Colpire l’industria, dunque, ingrassa solo l’erario o serve anche per scopi virtuosi?

«Il punto, come in molti altri casi, è trovare l’equilibrio tra la tutela dell’ecosistema e quella, altrettanto necessaria, del mondo del business e dei posti di lavoro che genera. Dal mio punto di vista, parlando di questo comparto, farlo è davvero possibile, partendo dalla comprovata vocazione all’innovazione di cui l’industria italiana ha saputo spesso dare prova e puntando ancora, come già facciamo, sul miglioramento delle infrastrutture di riciclo e compostaggio e sulla differenziata».

Quindi non siamo poi così indietro.

«Assolutamente no, anzi. L’Italia, se si parla di raccolta e trattamento dei rifiuti, presenta un sistema che gli altri ci invidiano, grazie a un decreto Ronchi che ha obbligato i Comuni a provvedere al tema imballaggi con la lungimiranza, caso quasi unico, di metterla in mano a gestori privati. Così si è creato un circolo virtuoso per cui le aziende pagano i contributi ambientali fornendo alle amministrazioni le risorse per raccogliere e riciclare. Poi, c’è l’avanzamento della tecnologia e della scienza, che per quanto concerne il compostaggio ci vede all’assoluta avanguardia».

Parlando di plastica, invece, la situazione italiana come si presenta?

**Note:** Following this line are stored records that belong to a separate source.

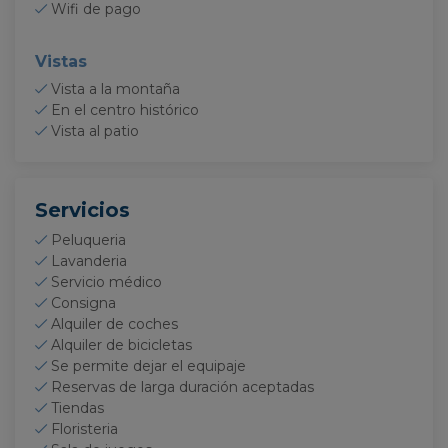
Wifi de pago
Almacenamos cookies con Google Analytics
para elaborar estadísticas sobre el tráfico y
Vistas
volumen de visitas del sitio web.
Vista a la montaña
En el centro histórico
Vista al patio
Servicios
Peluqueria
Lavanderia
Servicio médico
Consigna
Alquiler de coches
Alquiler de bicicletas
Se permite dejar el equipaje
Reservas de larga duración aceptadas
Tiendas
Floristeria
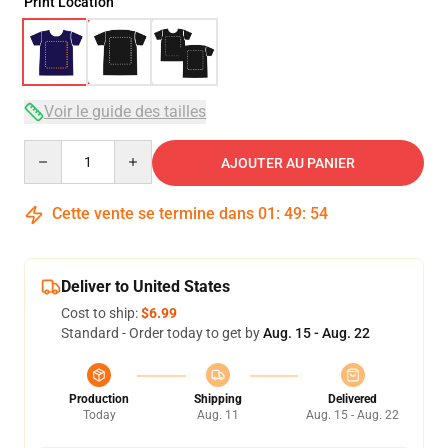
Print Location
Voir le guide des tailles
Quantity
AJOUTER AU PANIER
Cette vente se termine dans
01
:
49
:
54
Deliver to United States
Cost to ship:
$6.99
Standard - Order today to get by
Aug. 15 - Aug. 22
Production
Shipping
Delivered
Today
Aug. 11
Aug. 15 - Aug. 22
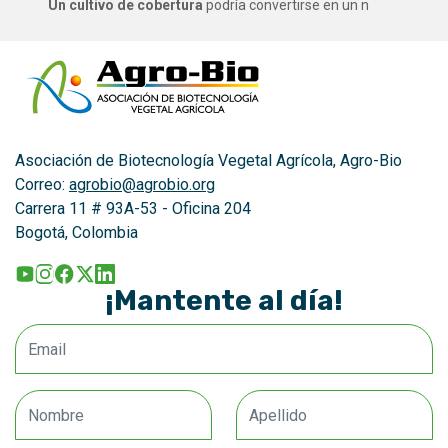
Un cultivo de cobertura
podría convertirse en un n
Asociación de Biotecnología Vegetal Agrícola, Agro-Bio
Correo:
agrobio@agrobio.org
Carrera 11 # 93A-53 - Oficina 204
Bogotá, Colombia
¡Mantente al día!
Email
Nombre
Apellido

«Anche su questo stiamo crescendo, grazie a numerose eccellenze che lavorano con competenza e pensando al domani, ma il problema della plastica, oltre alla cattiva stampa di cui gode, è che sarebbe più corretto parlarne al plurale, perché è proprio la grande varietà di plastiche utilizzate per imballare cibi e prodotti di ogni genere che, accanto alla presenza di residui difficili da eliminare e trattare, complica la questione».

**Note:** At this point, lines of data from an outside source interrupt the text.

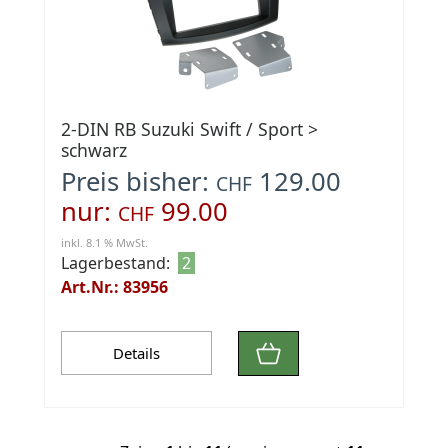
2-DIN RB Suzuki Swift / Sport >
schwarz
Preis bisher:
129.00
CHF
nur:
99.00
CHF
inkl. 8.1 % MwSt.
Lagerbestand:
2
Art.Nr.: 83956
Details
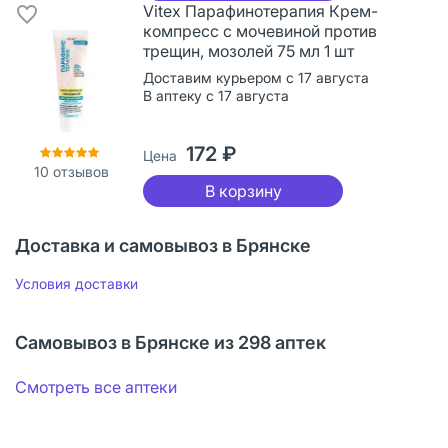
Vitex Парафинотерапия Крем-
компресс с мочевиной против
трещин, мозолей 75 мл 1 шт
Доставим курьером с 17 августа
В аптеку с 17 августа
172 ₽
Цена
10
отзывов
В корзину
Доставка и самовывоз в Брянске
Условия доставки
Самовывоз в Брянске из 298 аптек
Смотреть все аптеки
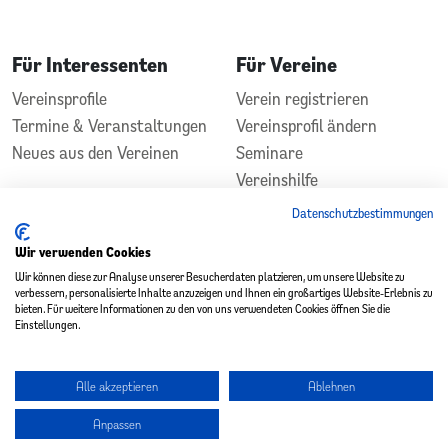
Für Interessenten
Für Vereine
Vereinsprofile
Verein registrieren
Termine & Veranstaltungen
Vereinsprofil ändern
Neues aus den Vereinen
Seminare
Vereinshilfe
Kontakt
Datenschutzbestimmungen
In Zusammenarbeit
Gefördert durch
Wir verwenden Cookies
Wir können diese zur Analyse unserer Besucherdaten platzieren, um unsere Website zu
verbessern, personalisierte Inhalte anzuzeigen und Ihnen ein großartiges Website-Erlebnis zu
bieten. Für weitere Informationen zu den von uns verwendeten Cookies öffnen Sie die
Einstellungen.
Alle akzeptieren
Ablehnen
Copyright 2026 - Vereinsplatz St. Wendel
Anpassen
Datenschutz
|
Impressum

E qui entrano in gioco bioplastiche e biopolimeri, dei quali lei è esperta.

«Innovare vuole dire anche rinnovare e rendere più sofisticati i materiali tradizionali, come accade con i biopolimeri, derivati da materie prime naturali come lo zucchero e, ad esempio nel caso di quelli utilizzati ora per i sacchetti della spesa, totalmente biocompostabili e, quindi, in grado di permettere il recupero integrale non solo del contenitore, ma anche del rifiuto organico contenuto».

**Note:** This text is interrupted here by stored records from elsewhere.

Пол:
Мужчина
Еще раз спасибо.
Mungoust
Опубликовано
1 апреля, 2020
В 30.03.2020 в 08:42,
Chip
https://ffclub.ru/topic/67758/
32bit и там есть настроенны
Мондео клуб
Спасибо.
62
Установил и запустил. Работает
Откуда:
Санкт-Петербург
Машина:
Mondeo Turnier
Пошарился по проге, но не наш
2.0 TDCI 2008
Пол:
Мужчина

Per Natureworks, invece, i biopolimeri che orizzonte hanno?

«Le resine di nuova generazione che produciamo, intanto, servono per coniugare sostenibilità ed efficienza nella realizzazione di posate monouso e capsule per il caffè, da raccogliere dopo l’utilizzo assieme all’umido che si portano dietro, per alimentare il riciclo delle prime e il compostaggio del secondo».